Diese theologische Erklärung nutzte Margot Käßmann für ihre aufmunternde Predigt über Jesaja 54,7-10. „Werft euer Vertrauen nicht weg!“ –  dies sei angesichts der Horrorszenen in der Welt eine Herausforderung, so Margot Käßmann. Ukrainekrieg, Hamas-Terror, Gaza-Katastrophe und viele weitere Konfliktherde in der Welt, aber auch Hass und Rassismus in den Staaten prägen das aktuelle Bild und lassen die Frage aufkommen: „Hat uns Gott verlassen?“ 

Nach dem Gottesdienst im Gespräch mit Kirchengängern       -  Nach dem Gottesdienst im Gespräch mit Kirchengängern
Foto: Klaus Werner | Nach dem Gottesdienst im Gespräch mit Kirchengängern

Diesem Gefühl stellte die evangelische Theologin Jesajas Hoffnungstext aus dem Alten Testament als Symbol für den Bund Gottes mit dem Menschen entgegen.
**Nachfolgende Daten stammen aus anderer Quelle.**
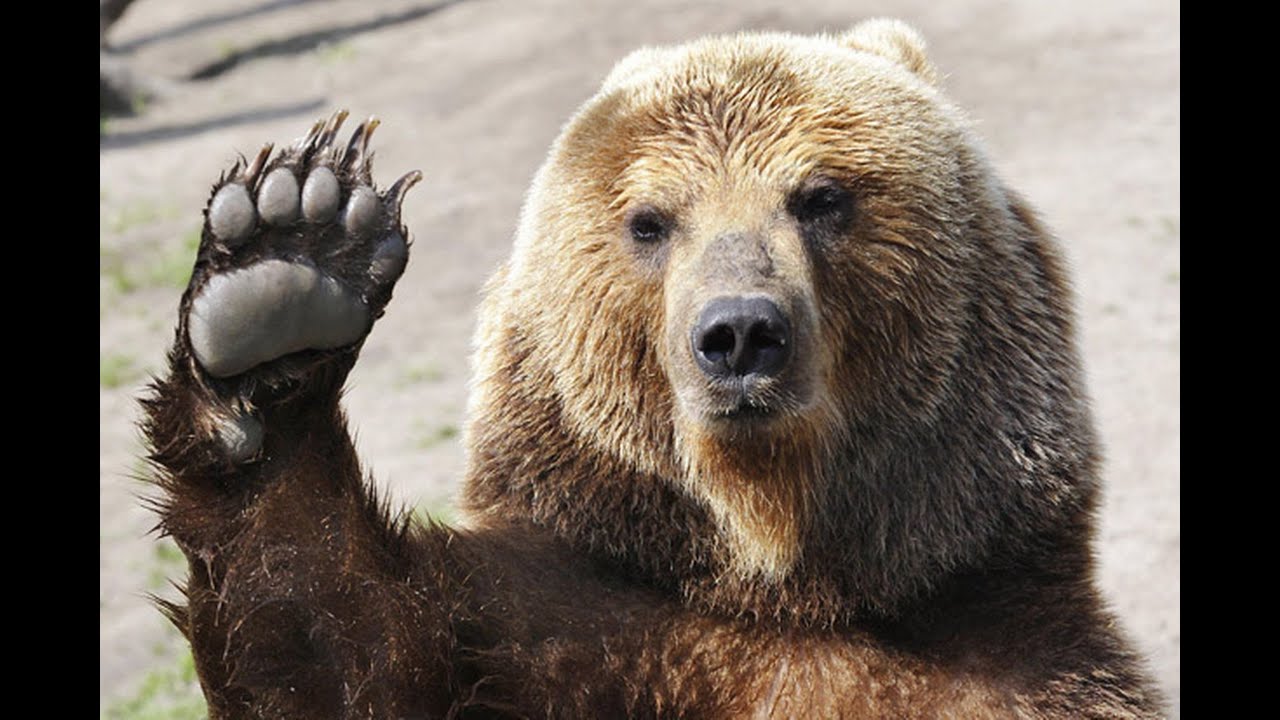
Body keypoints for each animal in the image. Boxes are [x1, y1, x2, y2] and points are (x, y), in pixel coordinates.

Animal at [141, 18, 1163, 718]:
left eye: (821, 196)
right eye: (649, 221)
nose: (742, 333)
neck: (780, 579)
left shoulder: (1015, 664)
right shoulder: (564, 629)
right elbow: (336, 646)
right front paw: (287, 263)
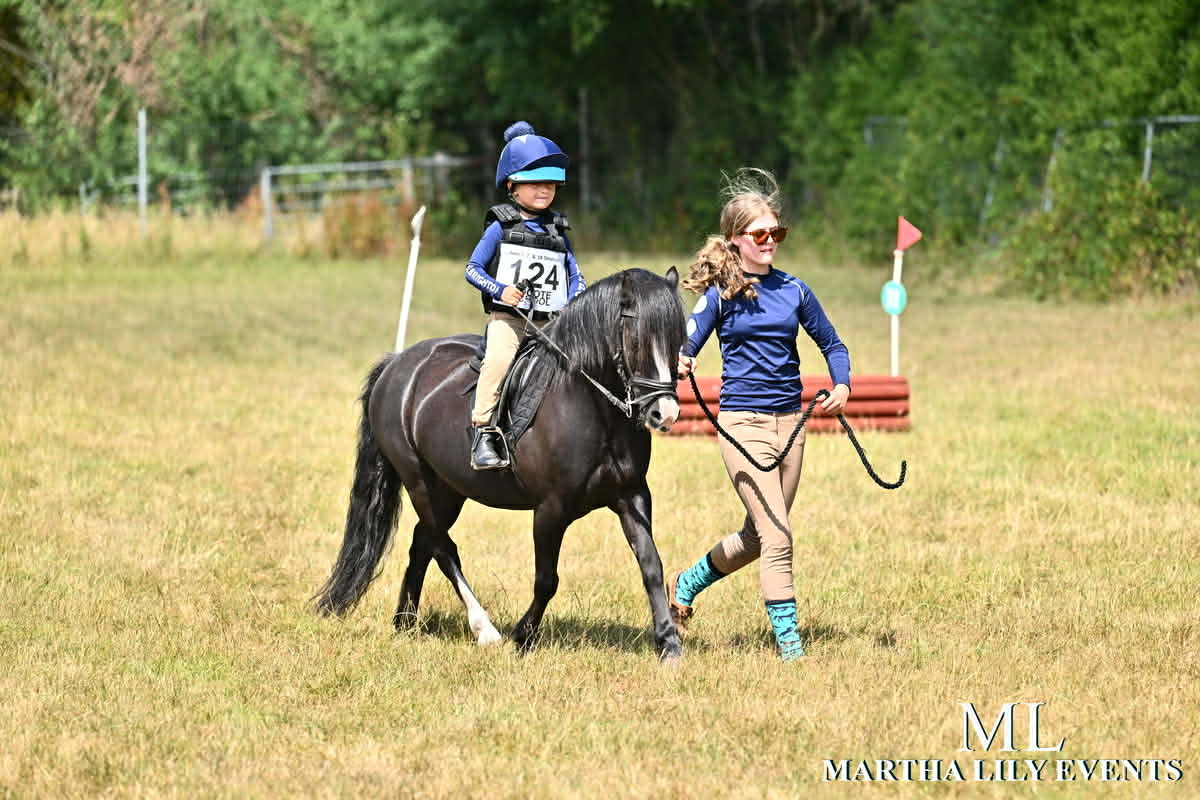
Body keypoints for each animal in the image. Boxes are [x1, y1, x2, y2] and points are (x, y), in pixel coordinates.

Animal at [313, 267, 687, 660]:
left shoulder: (631, 496)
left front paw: (668, 643)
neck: (595, 410)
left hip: (448, 489)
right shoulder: (551, 509)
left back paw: (405, 622)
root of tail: (396, 364)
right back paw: (484, 629)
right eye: (636, 341)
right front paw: (523, 636)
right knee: (443, 547)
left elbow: (651, 565)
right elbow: (546, 579)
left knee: (423, 541)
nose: (665, 414)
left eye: (678, 340)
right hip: (419, 481)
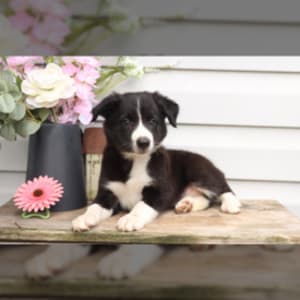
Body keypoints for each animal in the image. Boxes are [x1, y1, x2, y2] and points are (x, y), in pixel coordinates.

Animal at [71, 91, 240, 232]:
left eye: (152, 121)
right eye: (125, 121)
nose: (143, 142)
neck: (134, 161)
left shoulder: (160, 190)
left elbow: (141, 205)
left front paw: (130, 219)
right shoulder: (107, 192)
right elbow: (94, 206)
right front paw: (83, 218)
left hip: (199, 170)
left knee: (223, 188)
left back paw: (231, 204)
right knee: (206, 199)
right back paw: (187, 204)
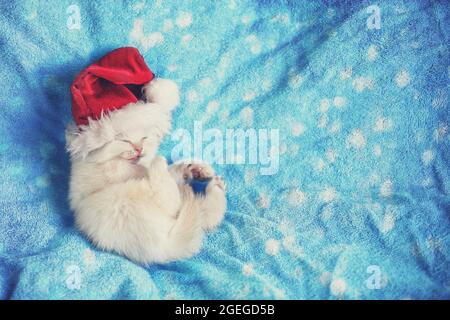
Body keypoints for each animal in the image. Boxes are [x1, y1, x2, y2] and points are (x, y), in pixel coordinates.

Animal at [65, 79, 227, 264]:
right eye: (124, 139)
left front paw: (188, 168)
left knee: (202, 213)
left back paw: (202, 175)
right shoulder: (106, 168)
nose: (138, 149)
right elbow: (126, 167)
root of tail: (164, 248)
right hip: (124, 199)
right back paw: (165, 165)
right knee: (172, 198)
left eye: (144, 137)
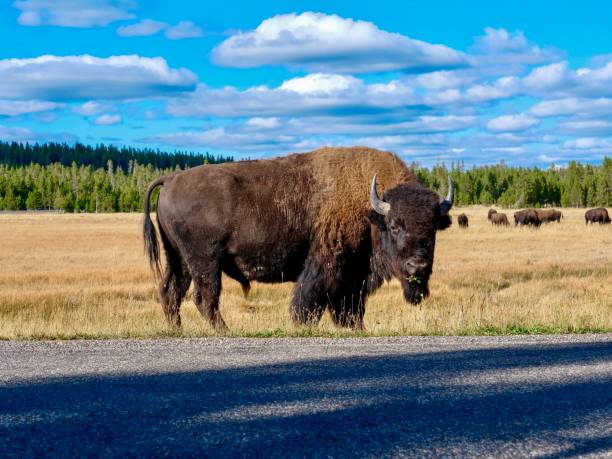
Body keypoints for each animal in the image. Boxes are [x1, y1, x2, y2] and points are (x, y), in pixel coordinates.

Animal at [141, 147, 452, 330]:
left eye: (433, 227)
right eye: (395, 226)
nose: (418, 266)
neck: (371, 209)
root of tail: (171, 178)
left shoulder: (355, 276)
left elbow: (351, 308)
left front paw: (356, 329)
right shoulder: (326, 266)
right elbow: (310, 301)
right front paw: (304, 326)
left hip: (178, 258)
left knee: (171, 291)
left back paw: (176, 329)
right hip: (205, 261)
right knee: (204, 296)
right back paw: (226, 331)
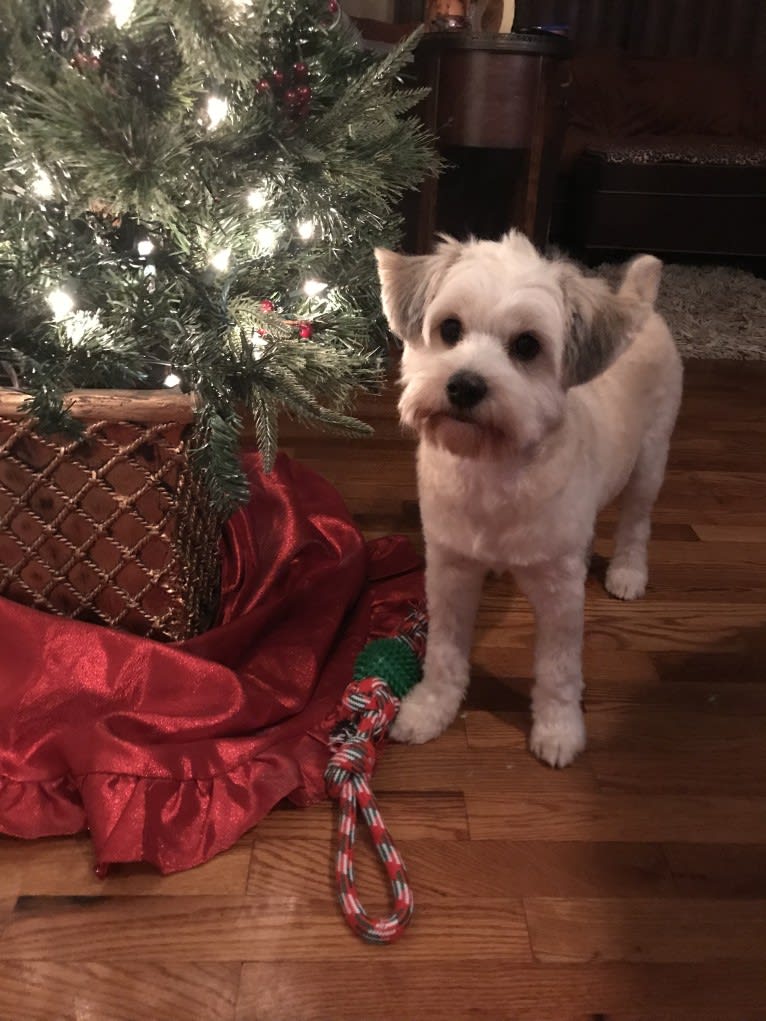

Hass und Hetze, Greueltaten und irrationales Handeln bringe unermessliches Leid und zeige: „Wir leben in einer gnadenlosen Gesellschaft.“ 

Die Stimme erheben

Gleichzeitig habe die Geschichte aber immer gezeigt, dass Gott sich nicht abwende, dass Gott gnädig auf den Menschen schaue und dass mit Gottvertrauen auch schwierige Zeiten überwunden worden sind. Margot Käßmann appellierte an die Gesellschaft, an jeden einzelnen, die Stimme gegen Hass und Rassismus zu erheben, auf Frieden zu drängen, barmherzig und gnädig zu sein.

Es sei ihre christliche Überzeugung, dass nur mit Gottvertrauen Wege in eine bessere Zukunft möglich seien. Dazu schilderte sie sehr persönliche Erlebnisse und Erfahrungen.